From Thomas Jefferson to James Dinsmore, 22 June 1802
To James Dinsmore
Washington June 22. 1802
Sir
Yours of the 17th. is recieved. a very useful emploiment for mr. Fitch will be the partitioning the1 side and end of the kitchen, and studding the 3. servants rooms. the kitchen partitions are to be of inch plank, planed on both sides, & square jointed. the front & partitions of the servants rooms and dairy2 to be bricknogged, with good lime mortar: or perhaps the front of the dairy had better be of inch plank, as proposed for the kitchen, as it will be stronger.

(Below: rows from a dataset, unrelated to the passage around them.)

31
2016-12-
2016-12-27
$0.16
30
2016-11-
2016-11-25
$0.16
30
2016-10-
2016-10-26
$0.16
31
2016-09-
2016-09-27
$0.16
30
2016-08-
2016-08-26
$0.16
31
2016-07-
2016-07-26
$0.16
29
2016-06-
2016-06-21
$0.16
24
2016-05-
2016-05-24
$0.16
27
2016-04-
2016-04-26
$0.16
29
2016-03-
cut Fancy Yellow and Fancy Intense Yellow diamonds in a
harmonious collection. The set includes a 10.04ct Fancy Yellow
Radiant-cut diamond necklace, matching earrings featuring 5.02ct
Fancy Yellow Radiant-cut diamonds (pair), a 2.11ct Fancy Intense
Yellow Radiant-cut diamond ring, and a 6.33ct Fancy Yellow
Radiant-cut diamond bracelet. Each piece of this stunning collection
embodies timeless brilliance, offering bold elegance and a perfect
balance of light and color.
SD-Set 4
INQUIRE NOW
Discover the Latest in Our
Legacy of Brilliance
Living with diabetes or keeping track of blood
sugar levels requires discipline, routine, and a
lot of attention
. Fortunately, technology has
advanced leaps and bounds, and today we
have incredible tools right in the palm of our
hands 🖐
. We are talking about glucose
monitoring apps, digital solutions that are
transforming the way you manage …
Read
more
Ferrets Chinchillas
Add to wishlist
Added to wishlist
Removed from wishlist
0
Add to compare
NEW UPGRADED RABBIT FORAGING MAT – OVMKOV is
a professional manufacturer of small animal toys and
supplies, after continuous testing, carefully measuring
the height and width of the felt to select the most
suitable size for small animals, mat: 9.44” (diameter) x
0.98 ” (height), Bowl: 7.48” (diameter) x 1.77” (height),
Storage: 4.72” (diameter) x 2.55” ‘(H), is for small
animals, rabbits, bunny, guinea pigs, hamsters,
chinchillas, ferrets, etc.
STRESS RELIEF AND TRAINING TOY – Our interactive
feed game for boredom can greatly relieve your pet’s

I do not recollect whether I drew 2. doors or one to the North necessary. if two, and the wall is made accordingly, then the outer or Northwest door had better be pannelled, the two upper pannels to be of glass. but if the wall is not built up, we had better have no door to the Northwest, but have the earth flush on that side, and between the level of the ground & the under side of the plate (which I believe would not be more than a foot) have a sash window. still there must be a sink on that side of the N.W. necessary as there is to the S.E. one. the objection to a door on that side is on account of snow-storms from that quarter. the door in the counterpart of the outchamber, that is to say in the office under it, must be like the one intended to be in that under the Outchamber, to wit, in the N.E. side, near the outer corner, opening directly into the passage running along the front. thus it had better have a fire place and window as here stated. the intention of the framing over my bed in the chamber was to enable us to have a room above the chamber if it should ever be desired; the chamber itself would in that case be about 10. f. high & the room above it 8. f. the half way plates were inserted for this purpose. but I believe the framing above the half way plate next to the wall is useless. I mean that to which the shelves are fastened. I think the upper joisting is not supported by that plate, but runs parallel with it, to wit from S.W. to N.E. in that case I have no objections to cutting away what of it is above the halfway plate. I shall leave this on the 22d. of July and be at Monticello on the 25th. Accept my best wishes.
Th: Jefferson
P.S. it would be well to have stuff got for the ballusters of the parapet, as the turning them would be good employment for mr Fitch. chesnut, or heart of pine, or heart of poplar are equally good I believe.3
RC (ViU); addressed: “Mr. James Dinsmore Monticello near Milton”; franked and postmarked.
YOURS OF THE 17TH.: Dinsmore to TJ, 17 June, recorded in SJL as received from Monticello on 21 June, but not found. Also recorded in SJL, but not found, are six other letters Dinsmore and TJ exchanged between 27 Mch. and 25 June 1802; see Appendix IV.
MR. FITCH: probably Gideon Fitz, a Virginia-born carpenter who worked at Monticello from 1802 to 1803 ( , 2:1082; , 1:215).
A ROOM ABOVE THE CHAMBER: a small room above TJ’s bed alcove with three oval windows. The space served as a clothes closet and was reached by a ladder. Inspired by the Hôtel de Salm in Paris, this design preserved the outward appearance of a single story but also provided for a mezzanine level that allowed six additional bedrooms (Jack McLaughlin, Jefferson and Monticello: The Biography of a Builder [New York, 1988], 20, 252; , 50–1).
1. Canceled: “South East offices.”
2. Preceding two words interlined.
3. Postscript written in left margin perpendicular to text.